Не мог Теряев объяснить ему своё горе и уныло поник головою.
Только и отрады было у него, что в домике старого Эдуарда Штрассе. Тоскливая зависть охватывала его при виде тихого счастья маленькой семьи. Эдуард в ермолке и домашнем кафтане с увеличительным стеклом в руке читал какую-нибудь книгу; Эхе сидел в блаженном покое и по часам смотрел на маленькую зыбку, где тихо спал будущий рейтар, а пока ещё маленькое, беспомощное существо; в кухне с весёлою песнею возилась красавица Каролина. Входил князь, и все встречали его с радушием близких друзей. Штрассе откладывал в сторону стекло и книгу и говорил:
— А, Михайло! Ах, что я прочитал сегодня! О-о! — И он поднимал вверх палец и начинал с жаром рассказывать Михаилу.
Эхе подмигивал князю и с глубоким уважением молча хлопал себя по лбу, что показывало его удивление умом Штрассе; но это длилось лишь до той поры, пока маленький «рейтар» не подавал голоса. Тогда бежала из кухни красавица Каролина, на бегу вытирая передником руки, ловко выхватывала из зыбки ребёнка и, вынув полную грудь, кормила ею своего первенца. Штрассе смолкал и с умилением начинал глядеть на сестру, а та смеялась и говорила:
— Ну, чего замолчал? Говори! Он умнее будет, тебя слушая.
— О, он будет учёный! — радостно ответил Штрассе.
— Воин будет! — поправлял его Эхе, и между ними поднимался спор.
— Монахом! — смеясь, останавливала их Каролина и, уложив ребёнка, с хохотом зажимала им рты ладонями. — Разбудите, вас качать заставлю! — прибавляла она с угрозой.

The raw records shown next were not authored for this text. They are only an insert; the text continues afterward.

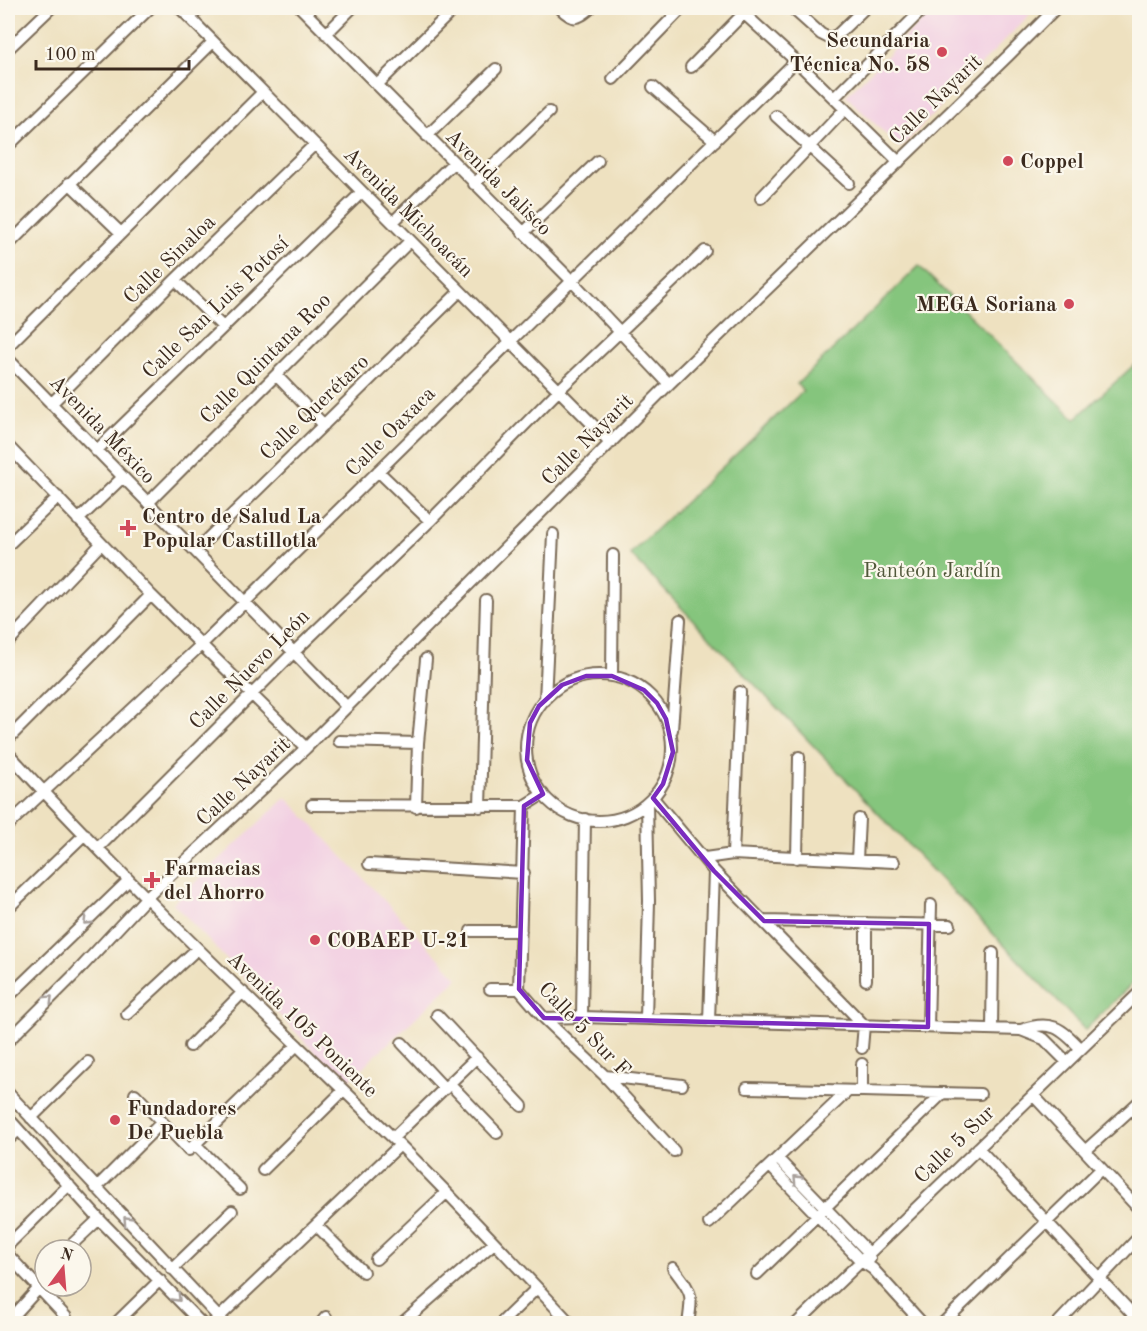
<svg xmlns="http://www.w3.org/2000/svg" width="1147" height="1331" font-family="'Old Standard TT',serif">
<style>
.built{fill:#f2cfe2}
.green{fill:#85c57d;stroke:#60784e;stroke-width:1.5}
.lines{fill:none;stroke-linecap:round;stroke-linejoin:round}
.minor-casing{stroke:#7a6a57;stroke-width:14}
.minor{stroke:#fff;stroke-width:10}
.oneway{stroke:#a79f9a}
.marked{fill:none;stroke:#7b2cbf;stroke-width:4.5;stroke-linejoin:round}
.poi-dot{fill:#d1495b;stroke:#fbf7ec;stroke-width:2}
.labels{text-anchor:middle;stroke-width:4.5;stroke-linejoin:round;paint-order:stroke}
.poi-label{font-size:21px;font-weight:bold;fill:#3b2a1e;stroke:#fbf7ec;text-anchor:start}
.street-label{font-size:21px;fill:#3b2a1e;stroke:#fbf7ec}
.park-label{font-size:21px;fill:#51583a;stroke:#fbf7ec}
</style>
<rect width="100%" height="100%" fill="#fbf7ec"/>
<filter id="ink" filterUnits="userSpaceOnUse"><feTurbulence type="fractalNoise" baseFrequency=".0167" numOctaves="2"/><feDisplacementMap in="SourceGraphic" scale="12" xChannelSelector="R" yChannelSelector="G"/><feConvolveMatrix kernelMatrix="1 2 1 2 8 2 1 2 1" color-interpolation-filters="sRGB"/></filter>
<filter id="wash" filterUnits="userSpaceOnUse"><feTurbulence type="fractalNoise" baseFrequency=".008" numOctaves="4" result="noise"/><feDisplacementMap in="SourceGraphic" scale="24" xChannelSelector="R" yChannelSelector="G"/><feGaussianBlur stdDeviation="1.35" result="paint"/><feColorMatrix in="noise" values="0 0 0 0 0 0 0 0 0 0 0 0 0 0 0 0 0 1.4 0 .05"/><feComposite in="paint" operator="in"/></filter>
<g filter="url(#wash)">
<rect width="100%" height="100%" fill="#eee1c0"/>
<path class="built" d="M934,8H1036L900,148L846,96Z
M286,797L458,978L345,1084L173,903Z"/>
<path class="green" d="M919,266L1075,419L1134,365L1139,371V977L1085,1030L630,554L803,391L797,384Z"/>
</g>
<g filter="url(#ink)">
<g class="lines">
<defs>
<path id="minor" d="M180,8L611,443
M301,8L572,281L669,384
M560,8C573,21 577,20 591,8
M738,8L796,61L899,162
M792,8L821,34L829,38L837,35L865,8
M190,17L200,8
M326,34L352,8
M8,49L51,8
M691,67L744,13
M613,79L682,8
M377,85L455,8
M653,87L715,141
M834,98L924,8
M776,116L849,183
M427,136L496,69
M8,146L150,8
M69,183L121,233
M474,184L549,112
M761,198L845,109
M393,222L453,163
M523,233L598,161
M8,245L213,42
M175,280L223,327
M8,346L263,92
M8,359L347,707
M276,375L324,425
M51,404L175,280L315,144
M8,446L151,595L306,748
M96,451L362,192
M378,471L430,521
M148,503L410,241
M78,520L123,477
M8,545L58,497
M195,551L460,291
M8,642L101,544
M526 748a73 73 0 1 1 146 0a73 73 0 1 1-146 0Z
M612,676L613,555
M545,700L553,534
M672,730L680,620
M8,739L151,595
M339,741L418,743
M8,753C130,887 262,1011 392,1137C453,1197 512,1261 571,1324
M653,798L714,871L864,1025L862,1048
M312,805L524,806
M524,806L519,989L544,1018L605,1076L674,1151
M524,806L543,794
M416,807L418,743L426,659
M480,807L486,600
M8,825L201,645L796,61
M98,848L294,652L430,521L559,390L705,251
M733,854L740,692
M705,858L733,854L894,862
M797,858L799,757
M857,860L859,819
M369,864L524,873
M8,908L85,834
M764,921L950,925
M866,923V980
M471,931H521
M490,989H519
M8,997L129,880
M127,1014L197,949
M437,1015L522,1106
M582,1017L585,819
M544,1018L582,1017L1021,1030L1044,1039L1067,1062
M646,1019L649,901L647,803
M709,1021L714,871
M928,1027L931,905
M992,1029L993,953
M1021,1030C1051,1019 1061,1028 1081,1049
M8,1041L75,974L146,898L306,748L669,384L1008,56L1056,8
M402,1043L445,1089
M190,1046L243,992
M862,1064V1091
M605,1076L682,1085
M450,1084L497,1133
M747,1088L980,1094
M8,1093L225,1324
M135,1094L189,1150L297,1045
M1033,1095L1140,1210
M8,1118L99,1219L202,1324
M31,1118L88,1062
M393,1138L477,1057
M8,1140L18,1130
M196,1145L240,1189
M978,1148L1140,1322
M1085,1151L1140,1101
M778,1159L869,1253L870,1259
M770,1166L861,1261L873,1269L923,1324
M263,1170L343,1091
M96,1188L162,1122
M709,1223L848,1091
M316,1225L363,1272
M8,1245L69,1185
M66,1250L99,1219
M8,1255L66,1317
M376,1259L446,1193
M673,1268C692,1293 693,1292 688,1324
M172,1269L232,1211
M757,1274L943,1093
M8,1322L38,1289
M115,1324L160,1280
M212,1324L400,1145
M320,1324L326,1317
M401,1324L494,1243
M500,1324L537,1288
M796,1324L1140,992
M942,1324L1101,1169
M1057,1324L1140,1236"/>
</defs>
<use href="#minor" class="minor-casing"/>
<use href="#minor" class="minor"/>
</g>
<defs><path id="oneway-chevron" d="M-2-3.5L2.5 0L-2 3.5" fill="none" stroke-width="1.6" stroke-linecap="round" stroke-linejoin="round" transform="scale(1.5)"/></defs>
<g class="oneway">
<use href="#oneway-chevron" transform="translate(87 921) rotate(136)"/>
<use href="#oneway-chevron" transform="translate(49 999) rotate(-45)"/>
<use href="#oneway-chevron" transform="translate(797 1179) rotate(-134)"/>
<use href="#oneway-chevron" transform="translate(127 1220) rotate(-133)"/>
<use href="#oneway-chevron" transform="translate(177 1298) rotate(46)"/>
</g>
</g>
<path class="marked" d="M586,676H612L644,690L657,703L666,719L673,752L663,784L653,798L714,871L764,921L929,924L928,1027L544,1018L519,989L524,806L543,794L527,760L530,723L539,706L562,685Z"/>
<g class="poi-dot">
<circle cx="942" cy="52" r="6"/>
<circle cx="1008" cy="161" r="6"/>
<circle cx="1069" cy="304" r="6"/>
<path d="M125 519h6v6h6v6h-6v6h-6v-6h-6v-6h6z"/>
<path d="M149 871h6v6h6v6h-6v6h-6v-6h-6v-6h6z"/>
<circle cx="315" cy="940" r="6"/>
<circle cx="115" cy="1120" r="6"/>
</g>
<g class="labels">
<g class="poi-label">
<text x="930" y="47" text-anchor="end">Secundaria<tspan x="930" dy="24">Técnica No. 58</tspan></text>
<text x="1020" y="168">Coppel</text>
<text x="1057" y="311" text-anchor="end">MEGA Soriana</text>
<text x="142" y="523">Centro de Salud La<tspan x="142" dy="24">Popular Castillotla</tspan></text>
<text x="164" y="875">Farmacias<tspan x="164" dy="24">del Ahorro</tspan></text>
<text x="327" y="947">COBAEP U-21</text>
<text x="127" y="1115">Fundadores<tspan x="127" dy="24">De Puebla</tspan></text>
</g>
<g class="street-label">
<text transform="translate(935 99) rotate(-44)" y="7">Calle Nayarit</text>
<text transform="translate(499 182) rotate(45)" y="7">Avenida Jalisco</text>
<text transform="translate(409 212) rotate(45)" y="7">Avenida Michoacán</text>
<text transform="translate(169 259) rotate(-44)" y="7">Calle Sinaloa</text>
<text transform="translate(215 307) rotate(-44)" y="7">Calle San Luis Potosí</text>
<text transform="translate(265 358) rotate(-45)" y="7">Calle Quintana Roo</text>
<text transform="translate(314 407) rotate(-44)" y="7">Calle Querétaro</text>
<text transform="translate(103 429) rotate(46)" y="7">Avenida México</text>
<text transform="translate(390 431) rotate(-45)" y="7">Calle Oaxaca</text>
<text transform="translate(587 439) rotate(-45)" y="7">Calle Nayarit</text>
<text transform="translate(249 669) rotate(-45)" y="7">Calle Nuevo León</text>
<text transform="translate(243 781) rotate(-43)" y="7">Calle Nayarit</text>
<text transform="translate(303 1024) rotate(44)" y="7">Avenida 105 Poniente</text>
<text transform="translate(585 1029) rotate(46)" y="7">Calle 5 Sur F</text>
<text transform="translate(954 1144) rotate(-44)" y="7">Calle 5 Sur</text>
</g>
<g class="park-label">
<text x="932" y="577">Panteón Jardín</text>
</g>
</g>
<rect width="1147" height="1331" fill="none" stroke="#fbf7ec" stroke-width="30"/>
<g transform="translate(63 1268) rotate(16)"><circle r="28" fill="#fbf7ec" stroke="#aea59a" stroke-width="1.5"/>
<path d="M0-4.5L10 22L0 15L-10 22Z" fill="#d1495b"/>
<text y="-9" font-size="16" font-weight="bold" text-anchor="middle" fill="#3b2a1e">N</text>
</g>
<path d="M36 60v9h153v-9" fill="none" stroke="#3b2a1e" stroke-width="3"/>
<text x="45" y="60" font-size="18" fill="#3b2a1e" stroke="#fbf7ec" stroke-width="4.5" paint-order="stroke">100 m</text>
</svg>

При взгляде на эту милую семью Михаилу становилось и тоскливо, и сладко. Эх, не довелось пожить ему такой тихой, радостной жизнью!..
В тяжёлом настроении возвращался он домой в теремную опочивальню и часто целые ночи напролёт не мог сомкнуть глаза.
Пыткой стала ему такая жизнь.
Однажды заплакал в зыбке его маленький сын, Михаил оглянулся. Ольга спала, разметавшись на постели. Князь поднялся и приблизился к зыбке. При свете лампадок он увидел маленькое личико с широко открытыми глазами, полными слез. Он нагнулся к ребёнку, и тот вдруг перестал плакать и улыбнулся.